Mungkin hal ini merupakan strategi pemerintah yang dengan sadar membuat para siswa mengenakan pakaian pribumi mereka, demi mencegah timbulnya keterasingan antara mereka dan penduduk asli.
Menariknya, dalam roman gubahan Pramoedya Ananta Toer, Jejak Langkah (1985), seorang jurnalis Raden Mas Tirto Adhi Soerjo, menjadi pribumi yang kecewa dengan kebijakan pribumi tanpa alas kaki. Menganggapnya sebagai penghinaan.
Terlebih, kesejahteraan lulusan alumninya belum terpenuhi. "Pada tahun 1864, tunjangan dokter Djawa disamakan dengan jumlah yang diterima seorang guru sejak tahun 1858, yaitu ƒ.30 (gulden) per bulan." Hesselink meneruskan:
"Jika dihitung-hitung, gaji bulanan dokter Djawa maksimum setelah 20 tahun mengabdi adalah ƒ.90 (gulden). Gaji baru ini masih jauh lebih rendah dibandingkan dengan gaji seorang guru."
Meskipun mengalami kenaikan, angka kesejahteraan Dokter Djawa masih belum bisa dikatakan memuaskan ketimbang dengan para pegawai pemerintahan. Padahal, upaya mereka dalam menangani wabah yang mendera Hindia sangat luar biasa.

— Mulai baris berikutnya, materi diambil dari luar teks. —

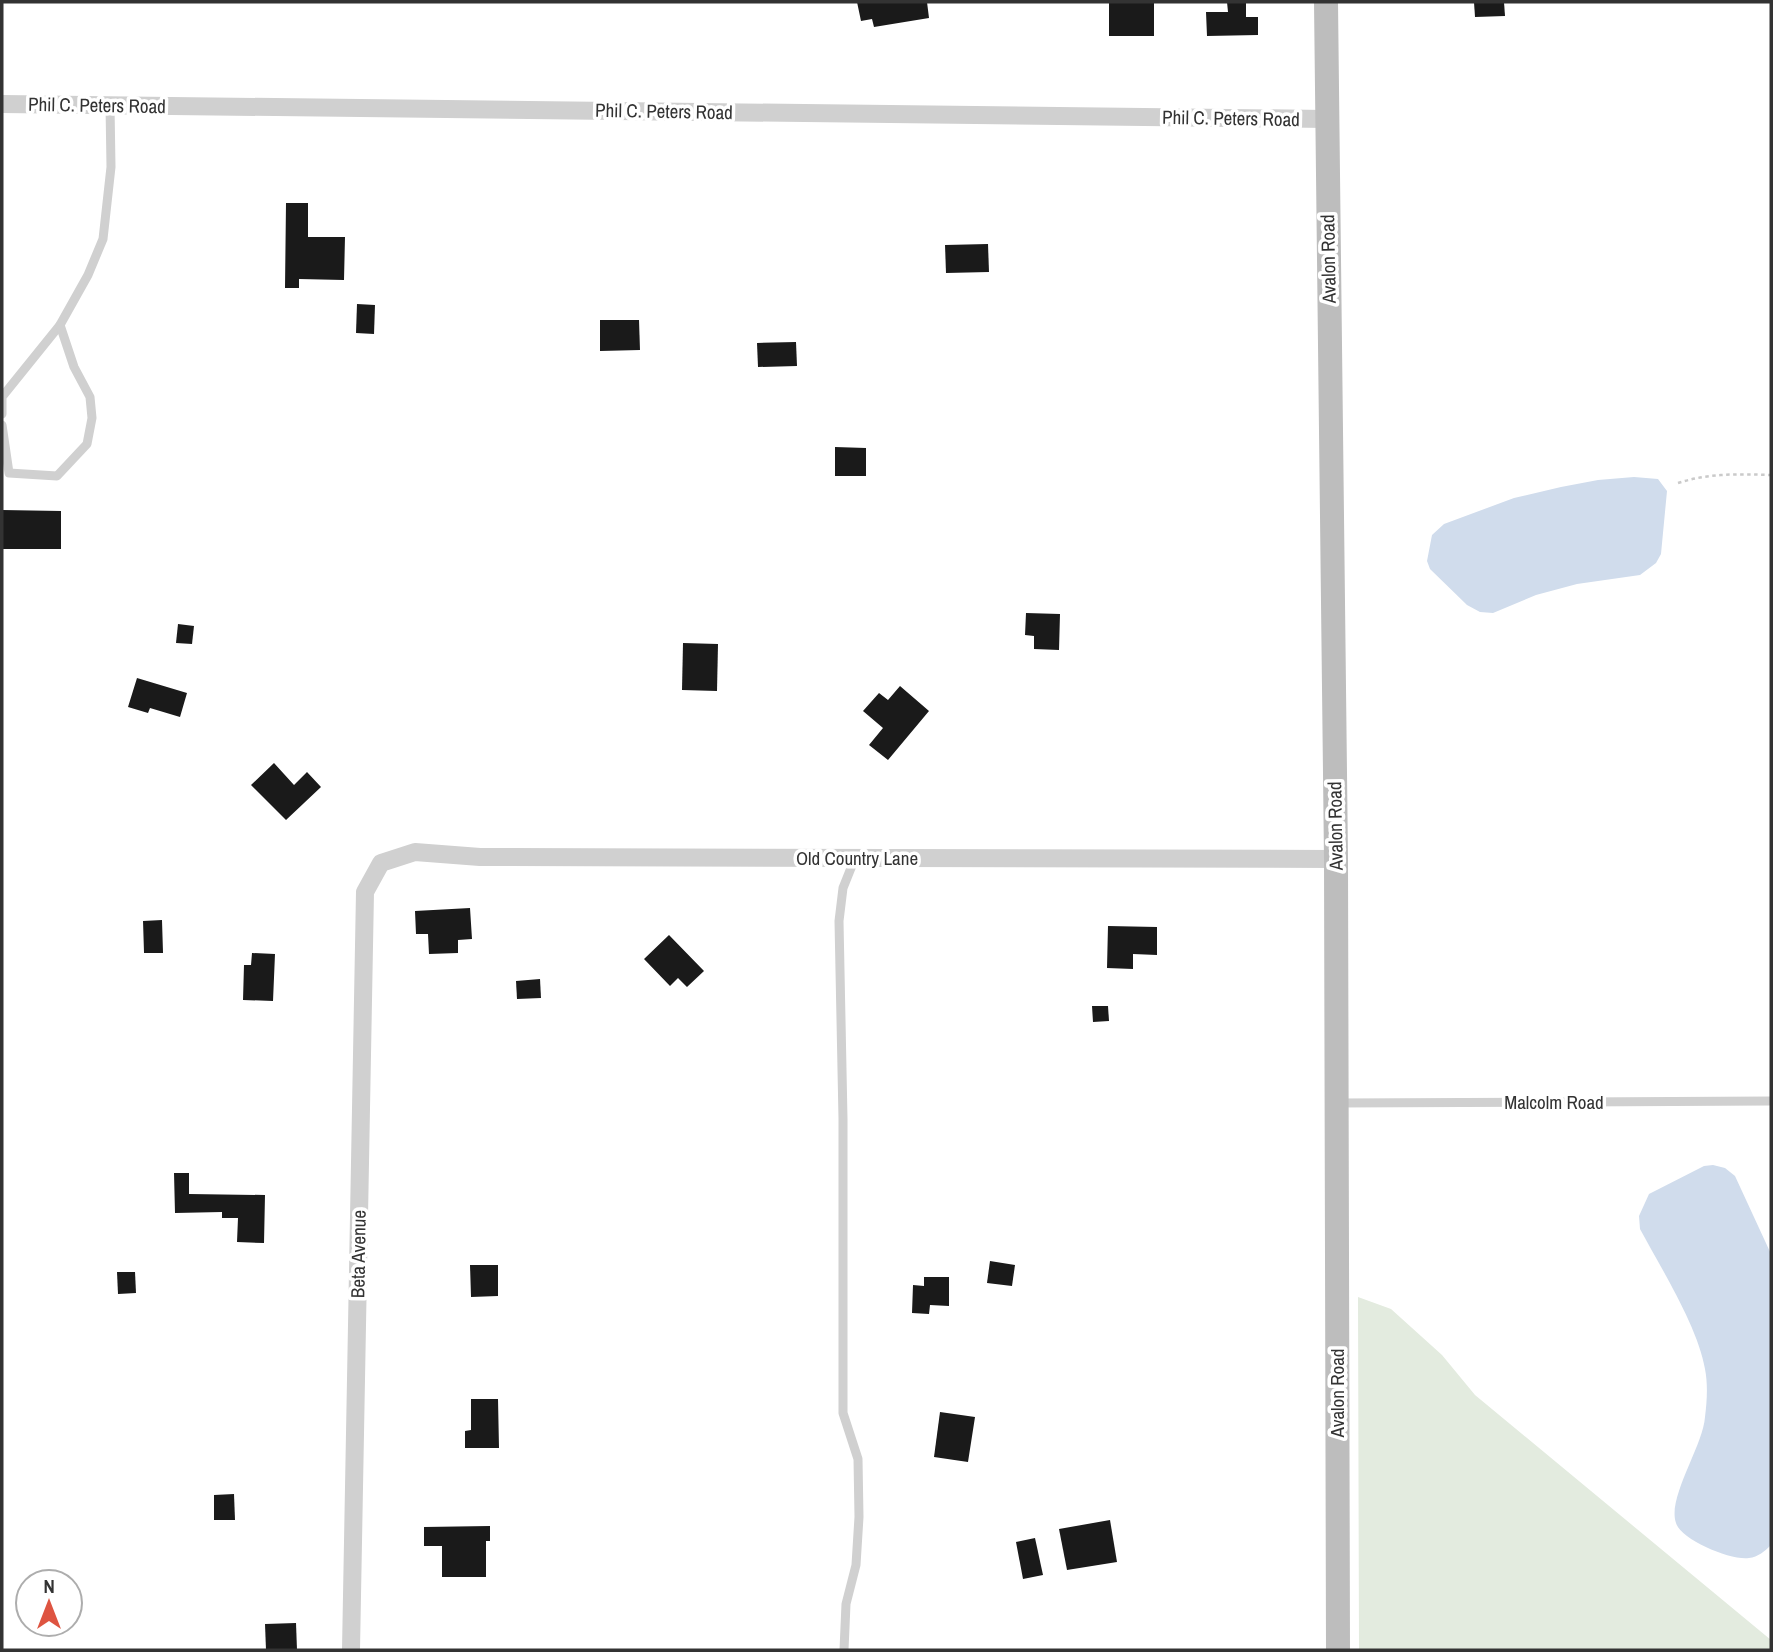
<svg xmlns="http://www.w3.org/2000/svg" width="1773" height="1652" font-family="'Archivo Narrow',sans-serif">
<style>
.green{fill:#e3ebdf}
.water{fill:#d0dcec}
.building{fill:#1a1a1a}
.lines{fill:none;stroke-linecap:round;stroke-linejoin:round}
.path{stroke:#cacaca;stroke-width:2.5;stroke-dasharray:3.5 3.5;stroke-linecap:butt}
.lane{stroke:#d0d0d0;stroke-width:9}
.street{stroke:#d0d0d0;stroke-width:18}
.secondary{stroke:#bdbdbd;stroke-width:24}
.labels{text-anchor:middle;stroke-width:7;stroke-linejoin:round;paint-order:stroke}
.street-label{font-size:19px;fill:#333;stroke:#fff}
</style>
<rect width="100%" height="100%" fill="#fff"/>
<path class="green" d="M 1358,1297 L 1391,1309 L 1442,1355 L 1475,1395 L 1771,1640 L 1771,1650 L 1359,1650 Z"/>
<g class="water">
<path d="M 1634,477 L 1658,479 L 1667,491 L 1661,554 L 1656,563 L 1640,575 L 1577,584 L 1536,595 L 1493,613 L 1480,612 L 1467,605 L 1430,569 L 1427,561 L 1432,535 L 1444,524 L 1514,498 L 1561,487 L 1598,480 Z"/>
<path d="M 1713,1165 L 1725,1168 L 1735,1176 L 1771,1254 L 1771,1545 C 1765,1551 1758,1557 1749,1558 C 1732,1561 1681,1540 1676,1523 C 1667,1498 1703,1446 1705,1417 C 1707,1402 1708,1384 1705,1369 C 1698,1327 1661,1268 1640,1229 L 1639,1216 L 1649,1194 L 1704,1166 Z"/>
</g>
<g class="building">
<path d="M 857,2 L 927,2 L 929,18 L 874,27 L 872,19 L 861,21 Z"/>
<rect x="1109" y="2" width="45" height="34"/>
<path d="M 1227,2 L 1246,2 L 1246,17 L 1258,17 L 1258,35 L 1207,36 L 1206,12 L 1228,12 Z"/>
<path d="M 1474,2 L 1504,2 L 1505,16 L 1475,17 Z"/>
<path d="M 286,203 L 308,203 L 308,237 L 345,237 L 344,280 L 299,279 L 299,288 L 285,288 Z"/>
<path d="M 988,244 L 989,272 L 946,273 L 945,245 Z"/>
<path d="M 357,304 L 375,305 L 374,334 L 356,333 Z"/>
<path d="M 600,320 L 639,320 L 640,350 L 600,351 Z"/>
<path d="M 796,342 L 797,366 L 758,367 L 757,343 Z"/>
<path d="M 835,447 L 866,448 L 866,476 L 835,476 Z"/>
<path d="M 2,510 L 61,511 L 61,549 L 2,549 Z"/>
<path d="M 1026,613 L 1060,614 L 1059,650 L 1034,649 L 1034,636 L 1025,635 Z"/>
<path d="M 178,624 L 194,626 L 192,644 L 176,643 Z"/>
<path d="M 683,643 L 718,644 L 717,691 L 682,690 Z"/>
<path d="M 137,678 L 187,693 L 180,717 L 150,708 L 148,713 L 128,707 Z"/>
<path d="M 900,686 L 929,711 L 888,760 L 869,745 L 883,728 L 863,711 L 879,693 L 888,700 Z"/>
<path d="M 274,763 L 294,785 L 307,772 L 321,787 L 286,820 L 251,785 Z"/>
<path d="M 470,908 L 472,939 L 458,940 L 458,953 L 429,954 L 428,934 L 416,934 L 415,911 Z"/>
<path d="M 162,920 L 163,953 L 144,953 L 143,921 Z"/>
<path d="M 1108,926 L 1157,927 L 1157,955 L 1133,954 L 1133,969 L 1107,968 Z"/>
<path d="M 669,935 L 704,971 L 687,987 L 678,978 L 670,986 L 644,959 Z"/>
<path d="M 252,953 L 275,954 L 273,1001 L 243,1000 L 244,965 L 251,965 Z"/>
<path d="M 540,979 L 541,998 L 517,999 L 516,981 Z"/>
<path d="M 1092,1006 L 1108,1006 L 1109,1021 L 1093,1022 Z"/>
<path d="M 174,1173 L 189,1173 L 189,1194 L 265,1195 L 264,1243 L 237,1242 L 238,1218 L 222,1218 L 222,1212 L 175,1213 Z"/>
<path d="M 990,1261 L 1015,1265 L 1012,1286 L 987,1283 Z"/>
<path d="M 470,1265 L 498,1265 L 498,1296 L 471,1297 Z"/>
<path d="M 117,1272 L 135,1272 L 136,1293 L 118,1294 Z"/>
<path d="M 924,1277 L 949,1277 L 949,1306 L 930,1305 L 929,1314 L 912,1313 L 913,1285 L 924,1286 Z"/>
<path d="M 471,1399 L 498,1399 L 499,1448 L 465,1448 L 465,1431 L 471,1430 Z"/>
<path d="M 940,1412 L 975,1417 L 968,1462 L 934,1457 Z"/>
<path d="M 234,1494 L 235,1520 L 214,1520 L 214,1495 Z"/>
<path d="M 1110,1520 L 1117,1562 L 1067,1570 L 1059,1529 Z"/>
<path d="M 490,1526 L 490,1541 L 486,1541 L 486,1577 L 442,1577 L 442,1546 L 424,1546 L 424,1527 Z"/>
<path d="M 1035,1538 L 1043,1575 L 1023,1579 L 1016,1542 Z"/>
<path d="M 296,1623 L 297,1650 L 266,1650 L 265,1624 Z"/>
</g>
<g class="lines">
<path class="path" d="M 1678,483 C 1709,473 1739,474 1771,475"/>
<g class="lane">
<path d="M 2,414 L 2,397 L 60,325 L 88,275 L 103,239 L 111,167 L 110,105"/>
<path d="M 2,425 L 9,473 L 57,476 L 87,444 L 92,418 L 90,397 L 74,367 L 60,325"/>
<path d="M 1339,1103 L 1771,1101"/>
<path d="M 844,1650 L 846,1604 L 856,1565 L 859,1517 L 858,1459 L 843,1413 L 843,1119 L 839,921 L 843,888 L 855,858"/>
</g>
<g class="street">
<path d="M 2,104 L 1326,119"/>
<path d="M 351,1650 L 365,892 L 381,863 L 415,852 L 480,857 L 1336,859"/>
</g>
<path class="secondary" d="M 1326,2 L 1336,859 L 1338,1650"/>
</g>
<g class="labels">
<g class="street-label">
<text transform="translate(97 105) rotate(1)" y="7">Phil C. Peters Road</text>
<text transform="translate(664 111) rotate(1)" y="7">Phil C. Peters Road</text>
<text transform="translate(1231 118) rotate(1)" y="7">Phil C. Peters Road</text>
<text transform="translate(1328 259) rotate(-91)" y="7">Avalon Road</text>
<text transform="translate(1335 826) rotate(-91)" y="7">Avalon Road</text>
<text x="857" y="865">Old Country Lane</text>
<text x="1554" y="1109">Malcolm Road</text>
<text transform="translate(358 1254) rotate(-89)" y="7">Beta Avenue</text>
<text transform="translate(1337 1393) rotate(-90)" y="7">Avalon Road</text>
</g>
</g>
<rect width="1773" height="1652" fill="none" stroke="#333333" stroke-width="7"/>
<g transform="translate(49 1603)"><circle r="33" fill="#ffffff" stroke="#adadad" stroke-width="2"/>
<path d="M0-5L12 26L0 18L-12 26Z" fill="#de5441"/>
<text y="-10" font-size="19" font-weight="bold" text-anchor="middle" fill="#333333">N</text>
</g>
</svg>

Setelahnya, semangat jurnalisme dan aktivisme pergerakan keorganisasian mulai tumbuh dari para siswa calon dokter dan Dokter Djawa. Puncaknya, pendirian Boedi Oetomo pada 20 Mei 1908 oleh para mahasiswa STOVIA dikenang selalu sebagai Hari Kebangkitan Nasional hingga kini.